Do let me beg you to realise a little of the intense interest taken in our finances locally by all our Soldiers. Did you ever get to know one of our Corps Treasurers? If not, believe me, that your education is incomplete. Whether he or she be schoolmistress in the mining village of Undergroundby, shopkeeper in Birmingham, or cashier of a London or Parisian bank, you will find an experienced Salvation Army Treasurer generally one of the most fully-developed intelligences living. He or she could easily surpass Judas Iscariot himself, either for ability at bargaining, or for what we call "Salvation cheek." He considers the Duke who owns most of his county, or the Mayor of the city, is "duty bound" to help The Army whenever its Officer thinks a fitting moment has come to him to ask them to do so--and the Treasurer never thinks that they already have helped us enough.
Every farthing his Corps has received or paid, for years past, has passed through his careful fingers. In any city Corps I would accept his judgment about a "doubtful" coin before that of almost any one. And no human being could surpass him in eagerness or care to get the very uttermost possible value for every penny spent. Hours after great Meetings are over you may find him with other officers busy still parcelling coppers, or in some other way "serving tables." His own business or family would very often suffer for his late hours of toil in the cause, if God allowed that sort of thing. But God has seen to it that many such a Treasurer has climbed out of the very gutter into a well-to-do employer's position, because he sought first His Kingdom and His righteousness.
These Treasurers, if anybody took the trouble to interview them, would make it impossible for any decent person to believe the lies that have been told about our "not publishing accounts," our "extravagance," etc. They know how carefully even the smallest Corps book or collecting-card is examined, and with what precise and skilful method every account is kept.
Like almost all our Local Officers, they are particularly cheery, friendly men and women. I fear we have but few women Treasurers, as finance, like so many other things, is supposed to be "beyond women's powers," and the sisters really do not, as a rule, like arithmetic. But man or woman, you have only to watch one of them a few moments, when anybody is trying to arrange a joint excursion with various Corps, to see that, with all their kindliness, the interests committed to their charge always command their first sympathy. Treasurer Pitman, of Leatherby, "never could see," and never will, why either Birmingham I or Leamington, or any other Corps, should be more favoured, or more burdened, than his own. Even should his words at times seem rough, or few, he will charm you, almost without exception, if you get out of his wife or the Captain, or somebody, all he does and suffers for Christ's sake. Nobody will ever know how often it was the Treasurer who gave half the "twopence to make up a shilling" in the street-corner collection that, perhaps, made the impression that The Army was "not self-supporting!"

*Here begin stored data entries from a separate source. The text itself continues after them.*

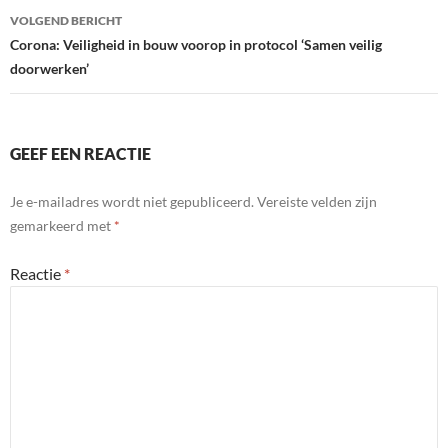
VOLGEND BERICHT
Corona: Veiligheid in bouw voorop in protocol ‘Samen veilig
doorwerken’
GEEF EEN REACTIE
Je e-mailadres wordt niet gepubliceerd.
Vereiste velden zijn
gemarkeerd met
*
Reactie
*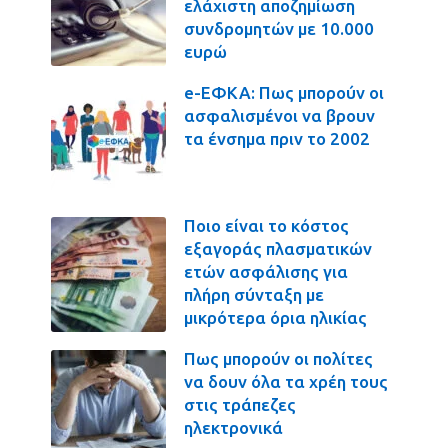
ελάχιστη αποζημίωση
συνδρομητών με 10.000
ευρώ
e-ΕΦΚΑ: Πως μπορούν οι
ασφαλισμένοι να βρουν
τα ένσημα πριν το 2002
Ποιο είναι το κόστος
εξαγοράς πλασματικών
ετών ασφάλισης για
πλήρη σύνταξη με
μικρότερα όρια ηλικίας
Πως μπορούν οι πολίτες
να δουν όλα τα χρέη τους
στις τράπεζες
ηλεκτρονικά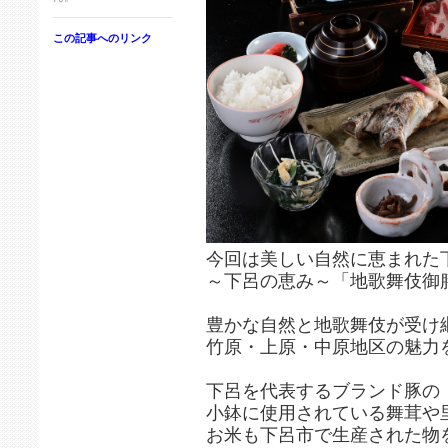
この記事へのリンク
今回は美しい自然に恵まれた
～下呂の恵み～「地歌舞伎御
豊かな自然と地歌舞伎が受け
竹原・上原・中原地区の魅力
下呂を代表するブランド豚の
小鉢に使用されている舞茸や
お米も下呂市で生産された物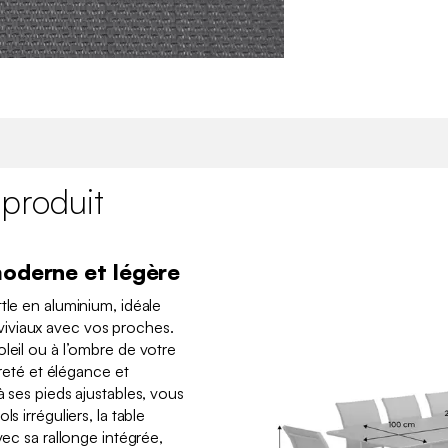
 produit
moderne et légère
tle en aluminium, idéale
iviaux avec vos proches.
leil ou à l’ombre de votre
èreté et élégance et
à ses pieds ajustables, vous
s irréguliers, la table
vec sa rallonge intégrée,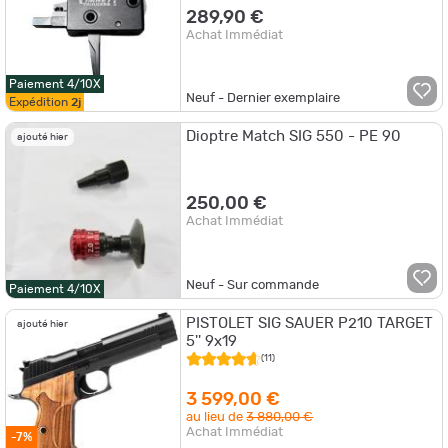
289,90 €
Achat Immédiat
Paiement 4/10X
Neuf - Dernier exemplaire
Expédition
2j
Dioptre Match SIG 550 - PE 90
ajouté hier
250,00 €
Achat Immédiat
Neuf - Sur commande
Paiement 4/10X
PISTOLET SIG SAUER P210 TARGET
ajouté hier
5'' 9x19
(11)
3 599,00 €
au lieu de
3 880,00 €
Achat Immédiat
-7%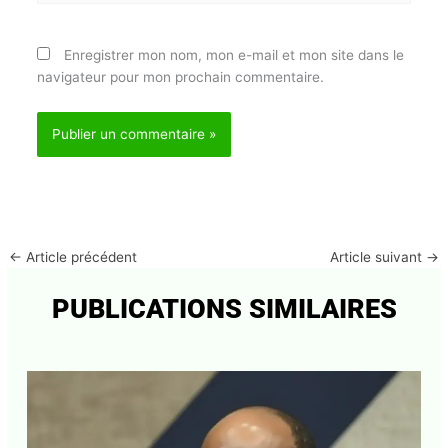
le navigateur pour mon prochain commentaire.
←
Article précédent
Article suivant
→
PUBLICATIONS SIMILAIRES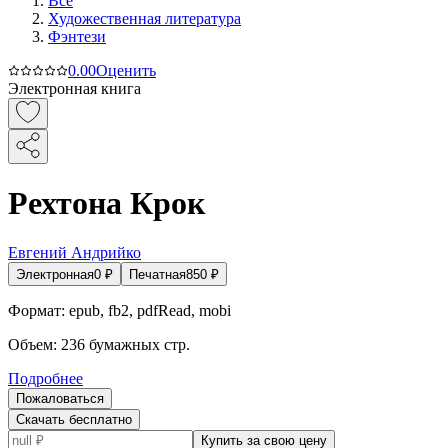
Все
Художественная литература
Фэнтези
0.0
0
Оценить
Электронная книга
Рехтона Крок
Евгений Андрийко
Электронная
0
₽
Печатная
850
₽
Формат:
epub, fb2, pdfRead, mobi
Объем:
236
бумажных стр.
Подробнее
Пожаловаться
Скачать бесплатно
Купить за свою цену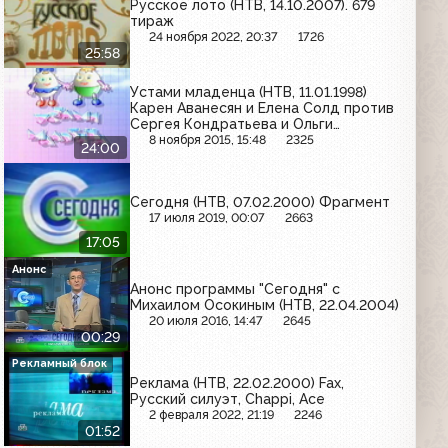
Русское лото (НТВ, 14.10.2007). 679
тираж
24 ноября 2022, 20:37
1726
25:58
Устами младенца (НТВ, 11.01.1998)
Карен Аванесян и Елена Солд против
Сергея Кондратьева и Ольги
Ходочински
8 ноября 2015, 15:48
2325
24:00
Сегодня (НТВ, 07.02.2000) Фрагмент
17 июля 2019, 00:07
2663
17:05
Анонс
Анонс программы "Сегодня" с
Михаилом Осокиным (НТВ, 22.04.2004)
20 июля 2016, 14:47
2645
00:29
Рекламный блок
Реклама (НТВ, 22.02.2000) Fax,
Русский силуэт, Chappi, Ace
2 февраля 2022, 21:19
2246
01:52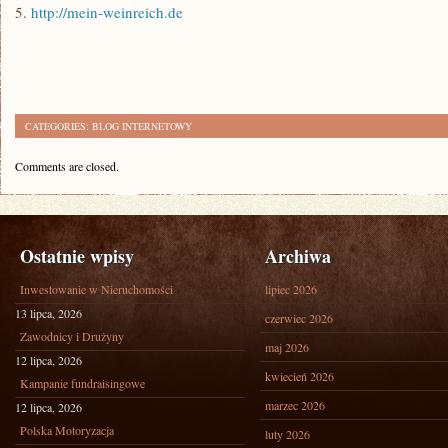
5.
http://mein-weinreich.de
CATEGORIES:
BLOG INTERNETOWY
Comments are closed.
Ostatnie wpisy
Archiwa
Inwestowanie w Nieruchomości
lipiec 2026
13 lipca, 2026
czerwiec 2026
Zawodnicy i Drużyny
maj 2026
12 lipca, 2026
kwiecień 2026
Kampanie fundraisingowe
marzec 2026
12 lipca, 2026
Polska Motoryzacja
luty 2026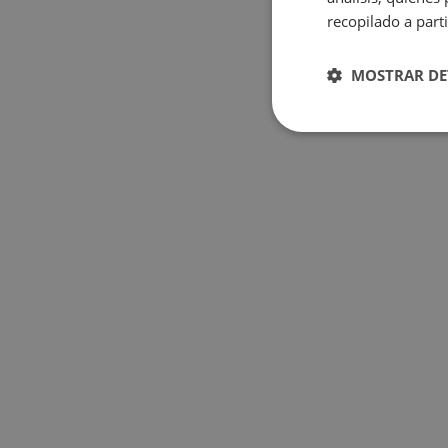
recopilado a parti
MOSTRAR DE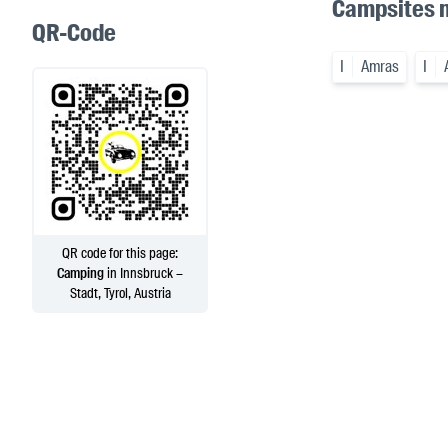
Campsites 
QR-Code
I
Amras
I
QR code for this page:
Camping
in Innsbruck –
Stadt, Tyrol, Austria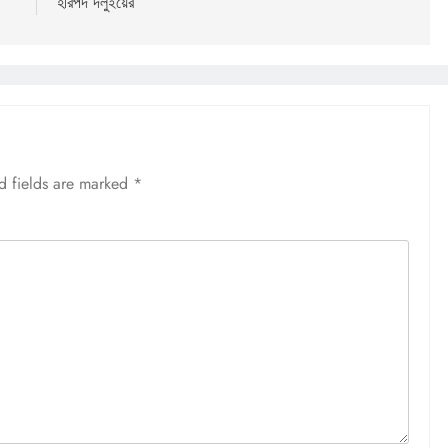
হরিপদ দলুইয়ের
d fields are marked
*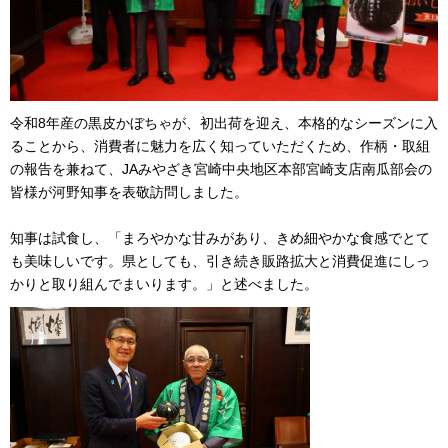
令和8年産の黒皮かぼちゃが、初出荷を迎え、本格的なシーズンに入
ることから、消費者に魅力を広く知っていただくため、作柄・取組
の報告を兼ねて、JAみやざき宮崎中央地区本部宮崎支店南瓜部会の
皆様が河野知事を表敬訪問しました。
知事は試食し、「まろやかな甘みがあり、きめ細やかな食感でとて
も美味しいです。県としても、引き続き販路拡大と消費促進にしっ
かりと取り組んでまいります。」と述べました。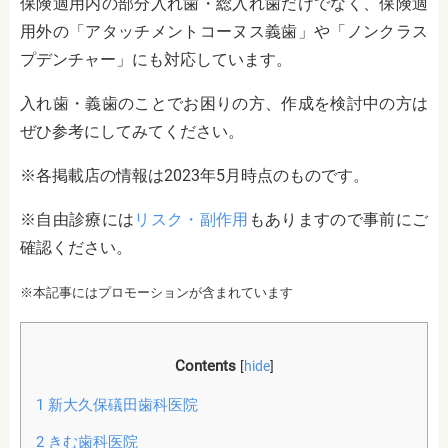
保険適用内の部分入れ歯・総入れ歯だけでなく、保険適
用外の「アタッチメントコーヌス義歯」や「ノンクラス
プデンチャー」にも対応しています。
入れ歯・義歯のことでお困りの方、作成を検討中の方は
ぜひ参考にしてみてください。
※各掲載店の情報は2023年5月時点のものです。
※自由診療には
リスク・副作用
もありますので事前にご
確認ください。
※本記事にはプロモーションが含まれています
Contents
[
hide
]
1
新大久保礒田歯科医院
2
きむ歯科医院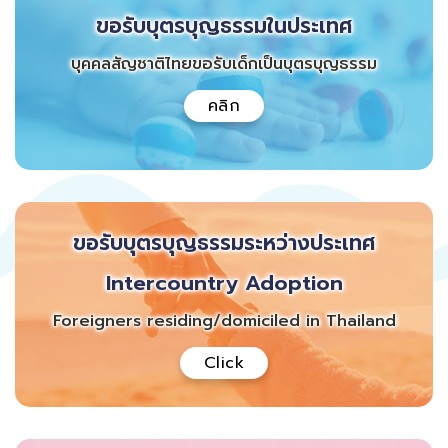
ขอรับบุตรบุญธรรมในประเทศ
บุคคลสัญชาติไทยขอรับเด็กเป็นบุตรบุญธรรม
คลิก
ขอรับบุตรบุญธรรมระหว่างประเทศ
Intercountry Adoption
Foreigners residing/domiciled in Thailand
Click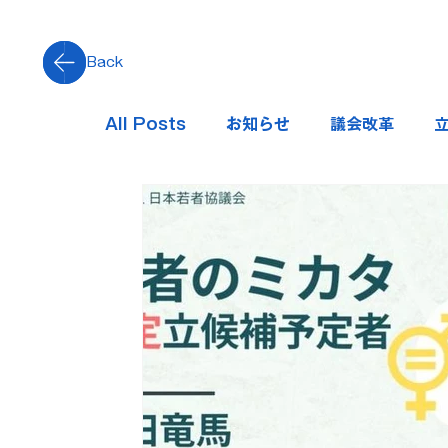
Back
All Posts
お知らせ
議会改革
行政経営
平和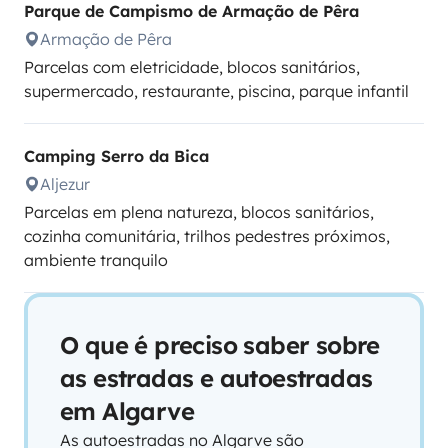
Parque de Campismo de Armação de Pêra
Armação de Pêra
Parcelas com eletricidade, blocos sanitários,
supermercado, restaurante, piscina, parque infantil
Camping Serro da Bica
Aljezur
Parcelas em plena natureza, blocos sanitários,
cozinha comunitária, trilhos pedestres próximos,
ambiente tranquilo
O que é preciso saber sobre
as estradas e autoestradas
em Algarve
As autoestradas no Algarve são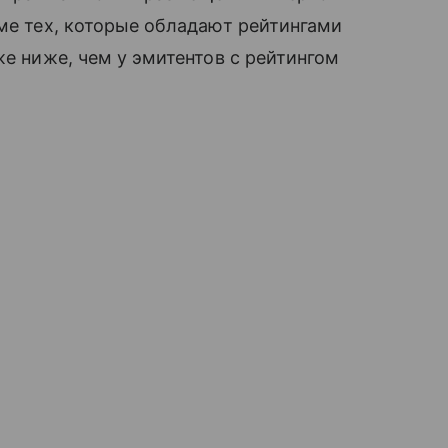
оме тех, которые обладают рейтингами
же ниже, чем у эмитентов с рейтингом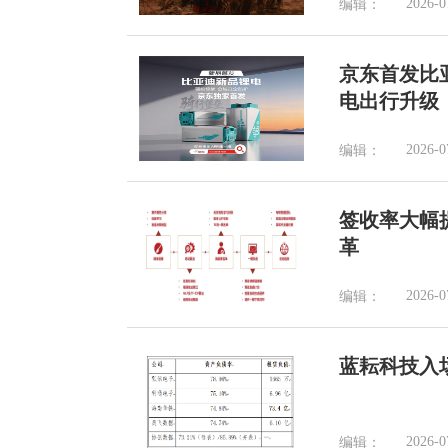
2026-0
编辑：
京东首发比
电出行升级
2026-0
编辑：
签收率大幅
革
2026-0
编辑：
蓝耘科技入
2026-0
编辑：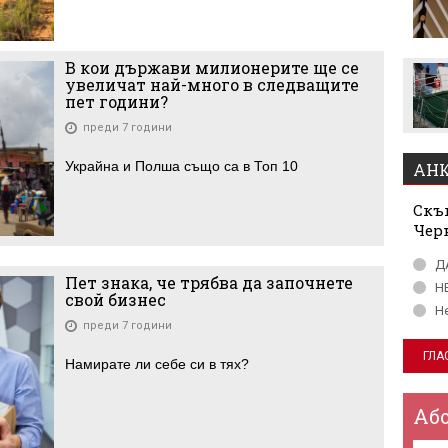
Левски отряза
Олимпиакос за Акрам
Бурас
В кои държави милионерите ще се
увеличат най-много в следващите
пет години?
преди 7 години
Украйна и Полша също са в Топ 10
АНК
Скъп
Чер
Д
Пет знака, че трябва да започнете
Н
свой бизнес
Н
преди 7 години
Намирате ли себе си в тях?
Аб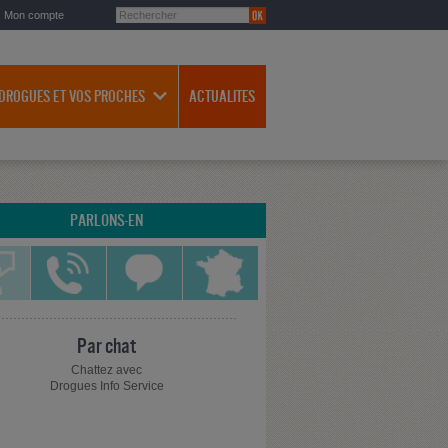
Mon compte
 DROGUES ET VOS PROCHES
ACTUALITES
PARLONS-EN
Par chat
Chattez avec
Drogues Info Service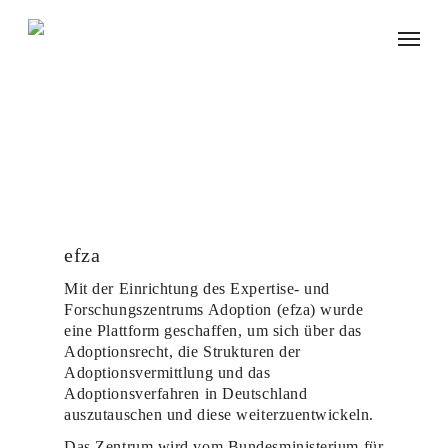
Skip
Menu
to
main
content
efza
Mit der Einrichtung des Expertise- und
Forschungszentrums Adoption (efza) wurde
eine Plattform geschaffen, um sich über das
Adoptionsrecht, die Strukturen der
Adoptionsvermittlung und das
Adoptionsverfahren in Deutschland
auszutauschen und diese weiterzuentwickeln.
Das Zentrum wird vom Bundesministerium für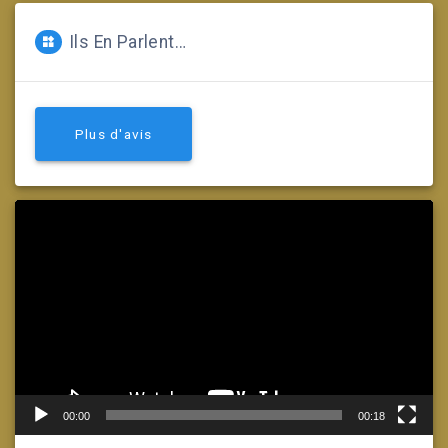
Ils En Parlent…
Plus d'avis
Lecteur
vidéo
00:00
00:18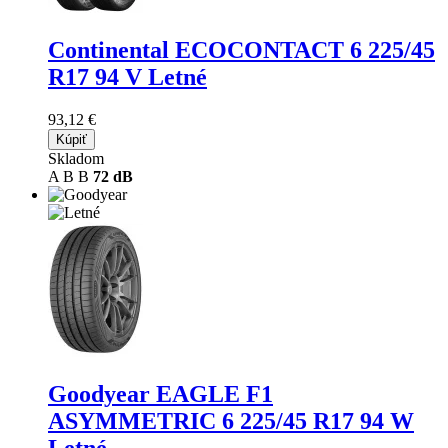
Continental ECOCONTACT 6
225/45
R17 94 V Letné
93,12 €
Kúpiť
Skladom
A
B
B
72 dB
Goodyear EAGLE F1
ASYMMETRIC 6
225/45 R17 94 W
Letné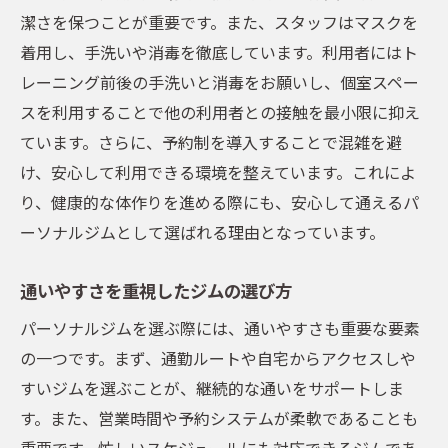
潔さを保つことが重要です。また、スタッフはマスクを
着用し、手洗いや消毒を徹底しています。利用者にはト
レーニング前後の手洗いと消毒をお願いし、個室スペー
スを利用することで他の利用者との接触を最小限に抑え
ています。さらに、予約制を導入することで混雑を避
け、安心して利用できる環境を整えています。これによ
り、健康的な体作りを進める際にも、安心して通えるパ
ーソナルジムとして選ばれる理由となっています。
通いやすさを重視したジムの選び方
パーソナルジムを選ぶ際には、通いやすさも重要な要素
の一つです。まず、通勤ルートや自宅からアクセスしや
すいジムを選ぶことが、継続的な通いをサポートしま
す。また、営業時間や予約システムが柔軟であることも
重要です。忙しいスケジュールにも対応できるジムであ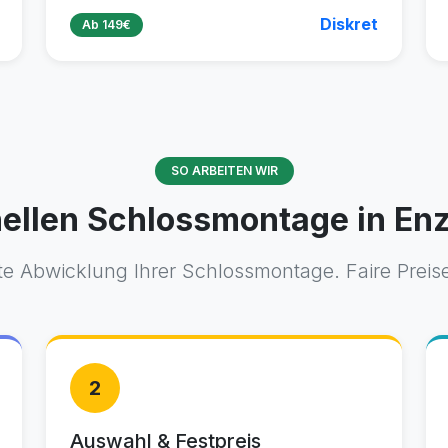
Diskret
Ab 149€
SO ARBEITEN WIR
nellen Schlossmontage in Enz
e Abwicklung Ihrer Schlossmontage. Faire Preis
2
Auswahl & Festpreis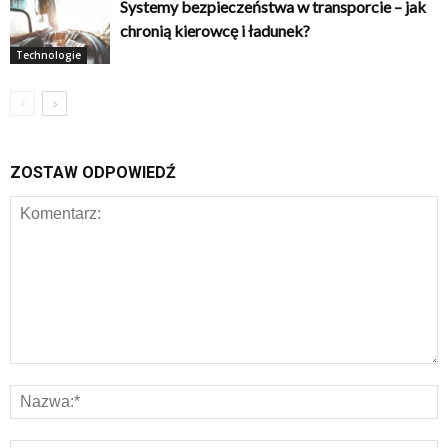
Systemy bezpieczeństwa w transporcie – jak
chronią kierowcę i ładunek?
Technologie
ZOSTAW ODPOWIEDŹ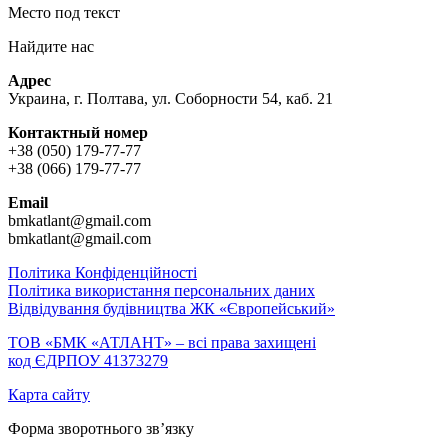
Место под текст
Найдите нас
Адрес
Украина, г. Полтава, ул. Соборности 54, каб. 21
Контактный номер
+38 (050) 179-77-77
+38 (066) 179-77-77
Email
bmkatlant@gmail.com
bmkatlant@gmail.com
Політика Конфіденційності
Політика використання персональних даних
Відвідування будівництва ЖК «Європейський»
ТОВ «БМК «АТЛАНТ» – всі права захищені
код ЄДРПОУ 41373279
Карта сайту
Форма зворотнього зв’язку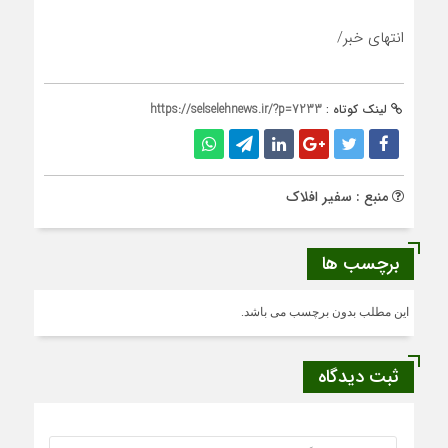
انتهای خبر/
لینک کوتاه :
https://selselehnews.ir/?p=7233
منبع : سفير افلاك
برچسب ها
این مطلب بدون برچسب می باشد.
ثبت دیدگاه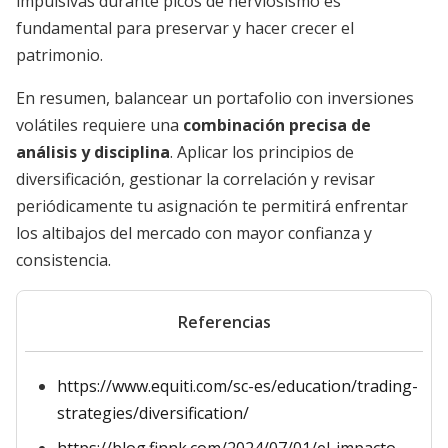
impulsivas durante picos de nerviosismo es
fundamental para preservar y hacer crecer el
patrimonio.
En resumen, balancear un portafolio con inversiones
volátiles requiere una
combinación precisa de
análisis y disciplina
. Aplicar los principios de
diversificación, gestionar la correlación y revisar
periódicamente tu asignación te permitirá enfrentar
los altibajos del mercado con mayor confianza y
consistencia.
Referencias
https://www.equiti.com/sc-es/education/trading-
strategies/diversification/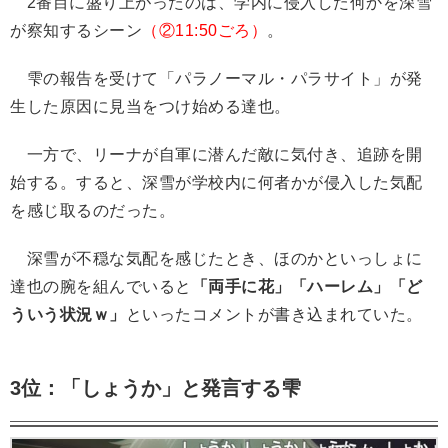
2番目に盛り上がったのは、学内に侵入した何かを深雪
が察知するシーン
（②11:50ごろ）
。
雫の報告を受けて「パラノーマル・パラサイト」が発
生した原因に見当をつけ始める達也。
一方で、リーナが自軍に潜んだ敵に気付き、追跡を開
始する。すると、深雪が学校内に何者かが侵入した気配
を感じ取るのだった。
深雪が不穏な気配を感じたとき、ほのかといっしょに
達也の腕を組んでいると
「両手に花」「ハーレム」「ど
ういう状況ｗ」
といったコメントが書き込まれていた。
3位：「しょうか」と発言する雫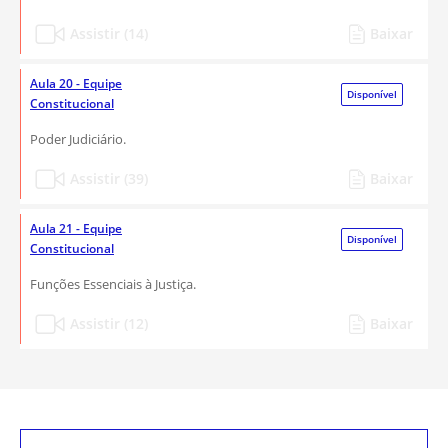
Assistir (14)
Baixar
Aula 20 - Equipe
Disponível
Constitucional
Poder Judiciário.
Assistir (39)
Baixar
Aula 21 - Equipe
Disponível
Constitucional
Funções Essenciais à Justiça.
Assistir (12)
Baixar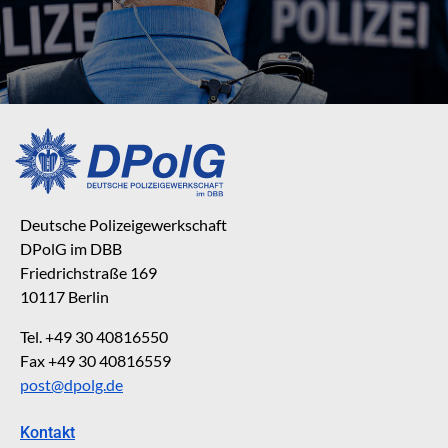
Deutsche Polizeigewerkschaft
DPolG im DBB
Friedrichstraße 169
10117 Berlin
Tel. +49 30 40816550
Fax +49 30 40816559
post@dpolg.de
Kontakt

But, in spite of all his jollity, the Treasurer is often a sorely-tried and burdened man. For, Oh, it is a struggle to get the pence together, week after week, especially where the Corps has a "Hall of its own," for ground rent and interest on which it must pay £5 to £10 a week!
The Treasurer's great opportunity comes when he has the joy of harbouring in his own home, for a night or two, the Chief of the Staff, or some other "Special from London." Then he may get a chance to "put a word in" for his Corps.
Does the Chief ask him, "Why do we not get on better in this town?"
"Well, Chief," he will reply, "just look at our Hall. It fairly stinks--always has done, owing to that canal at the back. That has almost made it impossible for us to get a large congregation, especially in warm weather."
"But why don't you get a better place?"
"Well, there is nothing in the town large enough to let, and as for building--any site that would be of use would cost a pile of money, and we have no hope of raising any large sum here."